--- START ---

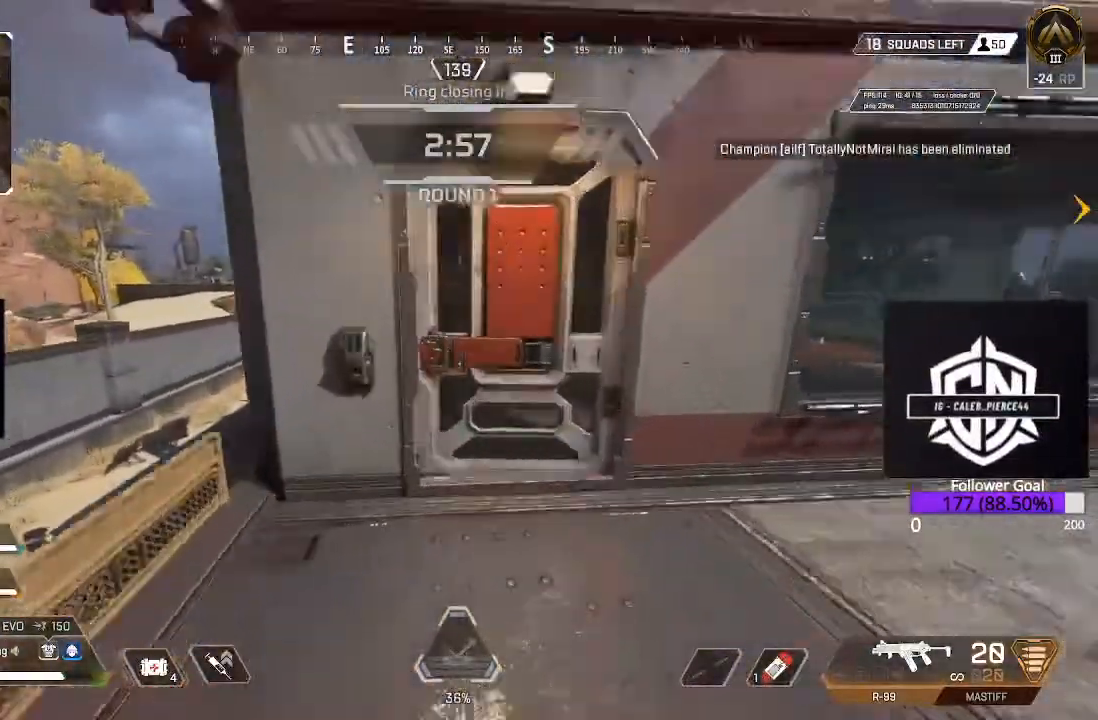
Gameplay with a controller (Xbox layout); each line is a JSON object with the inputs held at the frame after it. "events" lists button and stick changes between this image and that frame as [ms after this image, input, new state], when the widget could be followed in between.
{"buttons": [], "left_stick": "up", "right_stick": "down", "events": [[67, "X", "down"], [150, "X", "up"], [200, "L3", "down"], [400, "right_stick", "down"], [417, "L3", "up"]]}
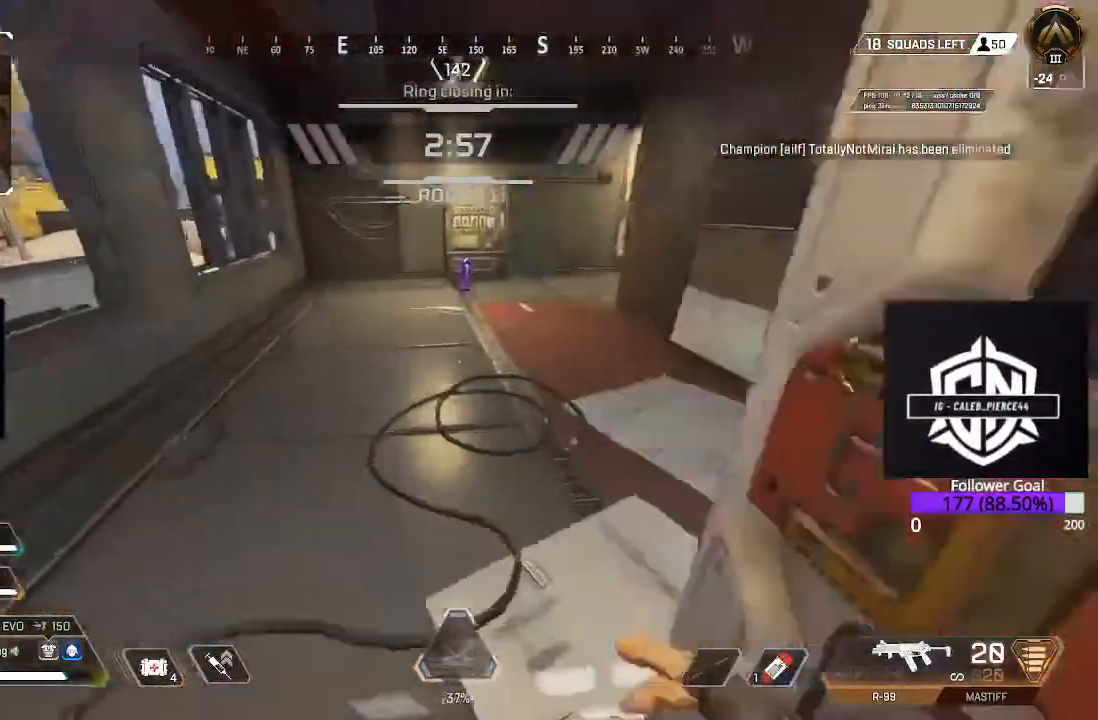
{"buttons": [], "left_stick": "up", "right_stick": "center", "events": [[150, "right_stick", "center"]]}
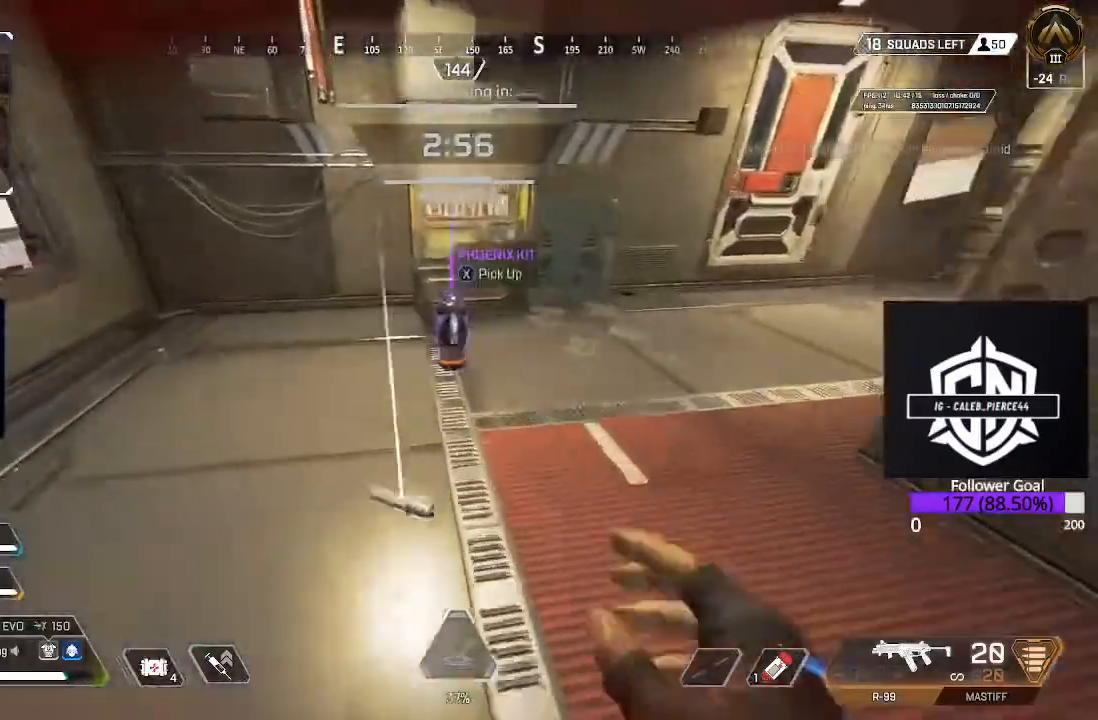
{"buttons": [], "left_stick": "center", "right_stick": "center", "events": [[17, "left_stick", "center"], [217, "left_stick", "down"], [417, "X", "down"], [417, "left_stick", "center"], [500, "X", "up"]]}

--- END ---

**WORK REQUEST**
Please retype the whole of the data precisely, omitting pictures.

**SOLUTION TO THIS TASK**
Gameplay with a controller (Xbox layout); each line is a JSON object with the inputs held at the frame after it. "events" lists button and stick changes between this image and that frame as [ms after this image, input, new state], when the widget could be followed in between.
{"buttons": [], "left_stick": "up", "right_stick": "down", "events": [[67, "X", "down"], [150, "X", "up"], [200, "L3", "down"], [400, "right_stick", "down"], [417, "L3", "up"]]}
{"buttons": [], "left_stick": "up", "right_stick": "center", "events": [[150, "right_stick", "center"]]}
{"buttons": [], "left_stick": "center", "right_stick": "center", "events": [[17, "left_stick", "center"], [217, "left_stick", "down"], [417, "X", "down"], [417, "left_stick", "center"], [500, "X", "up"]]}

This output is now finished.